Distribution and molecular analysis of Subtilase cytotoxin gene (subAB)
variants in Shiga toxin-producing Escherichia coli (STEC) isolated from
different sources in Iran
Abstract
Subtilase is a potent cytotoxin that was first described in O113:H21
strain in Australia as a plasmid- encoded cytotoxin (subAB1).

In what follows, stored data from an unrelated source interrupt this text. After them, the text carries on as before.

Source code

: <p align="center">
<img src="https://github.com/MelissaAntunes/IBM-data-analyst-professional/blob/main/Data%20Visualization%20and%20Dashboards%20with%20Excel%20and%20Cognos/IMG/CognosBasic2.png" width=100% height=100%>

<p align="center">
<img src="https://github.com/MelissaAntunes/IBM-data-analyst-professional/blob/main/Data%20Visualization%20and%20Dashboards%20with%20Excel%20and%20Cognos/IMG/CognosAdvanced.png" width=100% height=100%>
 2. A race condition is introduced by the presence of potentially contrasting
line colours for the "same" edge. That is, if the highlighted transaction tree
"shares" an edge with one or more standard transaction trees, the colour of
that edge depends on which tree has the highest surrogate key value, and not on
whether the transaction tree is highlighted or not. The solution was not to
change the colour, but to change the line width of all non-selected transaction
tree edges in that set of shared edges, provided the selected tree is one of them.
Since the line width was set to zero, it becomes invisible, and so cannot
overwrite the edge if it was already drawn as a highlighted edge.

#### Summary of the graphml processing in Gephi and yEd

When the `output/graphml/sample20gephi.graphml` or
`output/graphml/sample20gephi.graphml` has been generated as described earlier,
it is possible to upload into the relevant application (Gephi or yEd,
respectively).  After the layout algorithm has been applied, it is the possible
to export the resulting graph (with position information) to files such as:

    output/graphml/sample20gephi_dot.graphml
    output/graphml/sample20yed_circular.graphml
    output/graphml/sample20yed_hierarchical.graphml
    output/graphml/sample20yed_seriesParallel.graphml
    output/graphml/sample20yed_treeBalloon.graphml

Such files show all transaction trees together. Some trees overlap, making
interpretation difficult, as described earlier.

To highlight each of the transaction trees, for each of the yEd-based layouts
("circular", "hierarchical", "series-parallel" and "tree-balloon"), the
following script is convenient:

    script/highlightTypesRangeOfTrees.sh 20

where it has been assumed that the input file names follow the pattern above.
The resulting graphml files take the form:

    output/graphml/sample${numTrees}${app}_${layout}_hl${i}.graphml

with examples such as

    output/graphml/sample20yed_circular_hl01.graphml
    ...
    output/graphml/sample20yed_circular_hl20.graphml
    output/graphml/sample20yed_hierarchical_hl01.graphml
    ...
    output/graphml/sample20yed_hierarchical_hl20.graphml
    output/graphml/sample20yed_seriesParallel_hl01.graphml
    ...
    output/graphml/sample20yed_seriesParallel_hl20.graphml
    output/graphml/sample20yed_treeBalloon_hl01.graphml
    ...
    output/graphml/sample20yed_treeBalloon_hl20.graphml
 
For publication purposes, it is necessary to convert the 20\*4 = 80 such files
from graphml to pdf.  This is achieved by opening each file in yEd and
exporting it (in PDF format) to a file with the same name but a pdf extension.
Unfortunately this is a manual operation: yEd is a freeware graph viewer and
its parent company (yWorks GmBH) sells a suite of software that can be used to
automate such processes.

Subsequently, chromosomal variants including subAB2-1, subAB2-2, and
subAB2-3 were described. In the present study a collection of 101 STECs
isolated from various sources in Iran (2009-2016) were analyzed for the
detection of different genes encoding the subtilase variants, plasmidic
and chromosomal virulence genes, together with the phylogroup and
serogroups. Overall, 57 isolates (56.4%) carried at least one variant
of subAB. Most strains from small ruminants including 93% of sheep and
96% of caprine isolates carried at least one chromosomally encoded
variant (subAB-2). In contrast, 12 cattle isolates (24%) only harbored
the plasmid encoded variant (subAB1). STEC strains from other sources
including deer, pony and humans were positive for subAB-2-1 and/or
subAb2-2. Concerning the virulence markers, some strains showed an
association with hosts the bacteria were isolated from. In particular,
tia was associated with sheep, goats and pony isolates and astA gene was
present in deer, pony and goats and terD was only found in deer and pony
isolates. Only cattle STEC carried espP and epeA, the important markers
of pO113 plasmid. Some genes were widespread among strain of various
sources like ehly, iha and lpfO113 and some genes were not detected such
as efa1, toxB and katP. Most strains belonged to phylogenetic group B1
(89.47%), but five strains from cattle, deer, pony and a goat were
assigned to A phylogroup. Most cattle strains belonged to O113, while O5
was just detected in ovine isolates, and O128 and O113 were present in
caprine strains. In conclusion, the present study reveals the presence
of potentially pathogenic genotypes among LEE-negative isolates and some
host specificity related to subtilase variants and other virulence
markers that may aid in source tracking of STEC during outbreaks.